Point is: like Percy discusses in his essay, work is central to our lives, and by work, I mean the job.  Sure, I love writing, reading, waxing philosophic, etc., and these are certainly present in my day-to-day life, as well, but often I don't do one or the other of these daily.  I have that luxury should I choose it.  Work is work, and it's something that needs to be done roughly five days a week.  You've got to eat, you need shelter: you need to work.  So it's no surprise that the way we look at the world we live in is shaped by what we do to make that money.  Overall, I'm not the most social creature around, and so working in a customer-oriented industry really plays with my mind in interesting ways (from the writer's perspective).  Percy stresses to his readers the importance of playing this up in our fiction because no matter what we're doing, who we are as workers paints our experience and our reactions to this experience even outside of the workplace.

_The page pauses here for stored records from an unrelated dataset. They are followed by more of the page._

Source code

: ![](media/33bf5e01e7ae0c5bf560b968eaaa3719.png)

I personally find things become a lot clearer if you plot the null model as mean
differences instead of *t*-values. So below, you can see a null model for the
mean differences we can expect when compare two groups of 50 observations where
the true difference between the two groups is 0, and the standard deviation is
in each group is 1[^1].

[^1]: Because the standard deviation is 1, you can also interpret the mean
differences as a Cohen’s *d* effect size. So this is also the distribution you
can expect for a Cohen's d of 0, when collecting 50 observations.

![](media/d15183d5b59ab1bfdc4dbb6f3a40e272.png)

Beyond the page, though, how you work and what you've got to do really plays into your development/evolution as a writer.  I work hard, and I do things other people are unwilling to do because I want my job security ensured in this economy.  When I'm home, though, I think about how much I'd like to really push into my field so that the work I do now can be left in the past a.s.a.p.  Culling these emotions from my working experience, it makes me sit my ass down at the computer and work.  Once again, it's work playing into my future and my goals.  Call it vocation affecting avocation, which certainly describes the function of my writing at this stage.

Anyway, I'll have plenty more to say about work in the future.  I just thought I'd post a few preliminary thoughts today.